The effect of the failure of a local planning authority to make a prior approval determination within the time limit

Mon, 17 Jul 2017

Barrister - Howard Leithead

Keenan v Woking Borough Council [2017] EWCA Civ 438

  • A failure by a local planning authority to respond within 28 days to an application for a prior approval determination does not mean that the development applied for automatically becomes permitted development.
  • Developers should be cautious about proceeding with development when a local planning authority fails to respond in case it is later held not to be permitted development.

The appellant was the owner of a farm in the Green Belt against whom the respondent Council had issued two enforcement notices. The breaches of planning control alleged were, respectively, that there had been a material change of use of the land, without planning permission, from agricultural to a mixed agricultural and residential use, and the construction of a “hardcore track” without planning permission. He had appealed against both enforcement notices unsuccessfully to the Secretary of State and to the High Court.

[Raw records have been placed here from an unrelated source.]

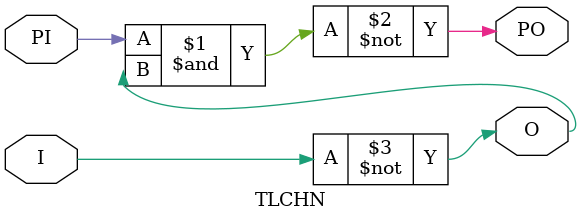
<source format=sv>

module TLCHN
(
    input I,
    input PI,
    output O,
    output PO
);

assign PO = ~(PI & O);
assign O = ~I;

endmodule
</source>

In the Court of Appeal, the appellant’s appeal was only concerned with the enforcement notice in relation to the hardcore track. The appellant argued that its construction was permitted development under the Town and Country Planning (General Permitted Development) Order 1995 (“GPDO 1995”) (which has now been replaced). The key question for the Court was whether the failure of the Council to respond to the appellant’s application for a determination as to whether prior approval was required for the “siting and means of construction of the track” meant that permission was deemed to have been granted.  

Article 3(1) of the GPDO 1995 provided for the grant of planning permission for the classes of development described as permitted development in Schedule 2, and article 3(2) provided that any permission granted by Article 3(1) was subject to any relevant exception, limitation or condition specified in Schedule 2. Part 6 of Schedule 2 was concerned with “Agricultural Buildings and Operations” and Part 7 with “Forestry Buildings and Operations”.

The Appellant relied on the permitted development rights conferred by Class A of Part 6 (“Development on units of 5 hectares or more”) and Class 7 (“[the] carrying out on land used for the purposes of forestry…of development reasonably necessary for those purposes”, consisting of, amongst other things, “(b) the formation, alteration or maintenance of private ways”).

Both classes included a similar condition that where development involved the “formation or alteration of a private way” a determination had to be sought from the local planning authority as to whether prior approval was required to the “siting design and means of construction” of the private way (§§A.2(2)(i) of Class A to Part 6 and A.1(1)(a) of Class A to Part 7). Each class also provided that the development must not commence before “the expiry of 28 days following the date on which the application was received by the local planning authority without the local planning authority making any determination as to whether such approval is required or notifying the applicant of their determination” (§§A.2(2)(iii)(cc) of Class A to Part 6 and A.1(1)(c)(iii) of Class A to Part 7).

The Court of Appeal rejected the appellant’s argument that the failure of the Council to respond to his application within 28 days meant that he was entitled to proceed with the development set out in the application. In his judgment on behalf of the Court, Lewison LJ states that crucially, the grant of planning permission under the GPDO 1995 came about through the operation of article 3(1) rather than through the procedure to be followed under article 3(2) and the specific provisions for conditions in either Class A to Part 6 or Class A to Part 7. To be permitted development, the development had to come fully within the permitted development provided for by each class. If the development were not permitted development, then the conditions could not be applicable to it. The conditions also could not have the effect of enlarging the particular class of permitted development.

Lewison LJ further states that the requirement for a developer to seek prior approval did not impose a duty on a local planning authority to decide whether the development was or was not permitted development. All the local planning authority was being asked to do was to decide whether prior approval was required. Thus, if it decided that prior approval was not required, this meant only that the developer could proceed with permitted development. And if the local planning authority failed to determine whether prior approval was required within 28 days, then again the developer could only proceed with permitted development. A failure to respond within 28 days did not make development that is not permitted development into permitted development.

Although this judgment focused on the application of the GPDO 1995, the current version, the Town and Country Planning (General Permitted Development) (England) Order 2015, imposes similar requirements. Developers should be cautious about proceeding with development when a local planning authority fails to respond to a prior approval determination within the time limit. If the development is later held not to be permitted development, the local planning authority will be able to take enforcement action against it.

Howard Leithead
July 2017

Howard Leithead is a member of the No5 Planning Group.